Este crescimento do domínio público, comunitário e social, motivado por razões climáticas, ecológicas, energéticas, de ordenamento paisagístico, mas, também, de revitalização sociodemográfica, irá matizar a ocupação do espaço e diversificar o leque de instrumentos ao dispor da política de coesão territorial.

Se aceitarmos que estas grandes tendências têm uma probabilidade elevada de ocorrerem, então, a pergunta que se impõe no horizonte 2030 é a seguinte: que agriculturas queremos ter em 2030 que respeitem o novo alinhamento entre microclimas, ecorregimes, uma nova matriz energética, uma infraestrutura digital e ecossistemas inteligentes, novos sistemas de produção agroecológica e uma nova ocupação sociodemográfica?

Neste alinhamento o cenário mais provável em 2030, o mais privilegiado e beneficiado, será aquele que utilize com critério exigente os materiais raros da agricultura, ou seja, o solo, o clima, a água, a biodiversidade. Assim, nesta aceção, teremos dois modelos de agricultura maioritários: o modelo AAA (agricultura, ambiente, alimentação) e o modelo ICT (inteligência coletiva territorial).

No primeiro modelo, inspirado numa conceção mais capitalista e bioindustrial, os traços principais serão a automatização (agricultura de precisão), a vigilância (prevenção de riscos), a certificação (esquema ESG) e a globalização (exportação) das suas cadeias de valor. No segundo modelo, inspirado numa conceção de base mais territorial e assente no princípio ativo das redes e plataformas colaborativas, teremos uma pluralidade muito diversa de agriculturas, cujos exemplos mais interessantes serão os seguintes: os SAL (sistemas agroalimentares locais), os SAF (sistemas agroflorestais), as pequenas agriculturas de nicho e denominação de origem, uma tipologia muito variada de agricultura urbana e comunitária (a agricultura urbana vertical), os condomínios de aldeia e as áreas integradas de gestão paisagística e, de uma maneira geral, os ecossistemas de base territorial que em plena transição climático-ecológica serão de uma grande utilidade em tudo o que diga respeito a operações de mitigação e adaptação agroecológicas.

Nota Final

Uma nota final para salientar tudo aquilo que, em caso algum, poderemos dispensar nesta longa transição de uma década.

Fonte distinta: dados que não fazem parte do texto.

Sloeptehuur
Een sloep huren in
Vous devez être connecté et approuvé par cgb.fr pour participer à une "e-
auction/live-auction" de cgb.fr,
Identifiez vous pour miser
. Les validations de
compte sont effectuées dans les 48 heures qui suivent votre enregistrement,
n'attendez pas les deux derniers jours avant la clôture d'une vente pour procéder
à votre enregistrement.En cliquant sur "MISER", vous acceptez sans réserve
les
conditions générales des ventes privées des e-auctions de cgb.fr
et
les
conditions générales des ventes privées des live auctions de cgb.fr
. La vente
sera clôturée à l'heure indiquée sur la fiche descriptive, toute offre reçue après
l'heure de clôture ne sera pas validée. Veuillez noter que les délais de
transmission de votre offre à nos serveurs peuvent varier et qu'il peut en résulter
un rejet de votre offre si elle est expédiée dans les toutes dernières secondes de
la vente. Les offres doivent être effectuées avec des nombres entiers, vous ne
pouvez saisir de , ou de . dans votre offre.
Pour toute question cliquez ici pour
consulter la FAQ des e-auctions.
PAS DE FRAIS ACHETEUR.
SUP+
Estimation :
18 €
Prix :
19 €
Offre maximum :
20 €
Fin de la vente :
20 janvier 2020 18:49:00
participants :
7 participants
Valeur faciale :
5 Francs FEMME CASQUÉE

Em primeiro lugar, o rejuvenescimento da classe empresarial da agricultura (a sua literacia digital); em segundo lugar, a utilidade social do respeito e a responsabilidade ESG (ambiente, sociedade, governação corporativa); em terceiro lugar, a formação de comunidades de risco e combate contra as alterações climáticas (as boas práticas de mitigação e adaptação); em quarto lugar, as redes de extensão rural e a cooperação entre os modelos e agentes AAA e ICT; em quinto lugar, a revitalização dos departamentos de formação e extensão rural das direções regionais de agricultura; em sexto lugar, a colaboração dos centros de investigação e startups no desenvolvimento das práticas de mitigação e adaptação; por último, a inovação financeira em matéria de novas fórmulas de capitalização (capital de risco mais crowdfunding), seja de unidades empresariais ou de ecossistemas de base territorial.

Uma nota final para salientar a relevância das economias de rede e aglomeração no planeamento e desenvolvimento das atividades agrícolas e suas cadeias de valor. Nessa linha de orientação é fundamental que nos níveis regional (NUTS II) e sub-regional (CIM) haja uma coordenação efetiva de todas as medidas de política regional que podem convergir direta ou indiretamente para a coesão económica, social e territorial de uma região, sub-região ou comunidade intermunicipal.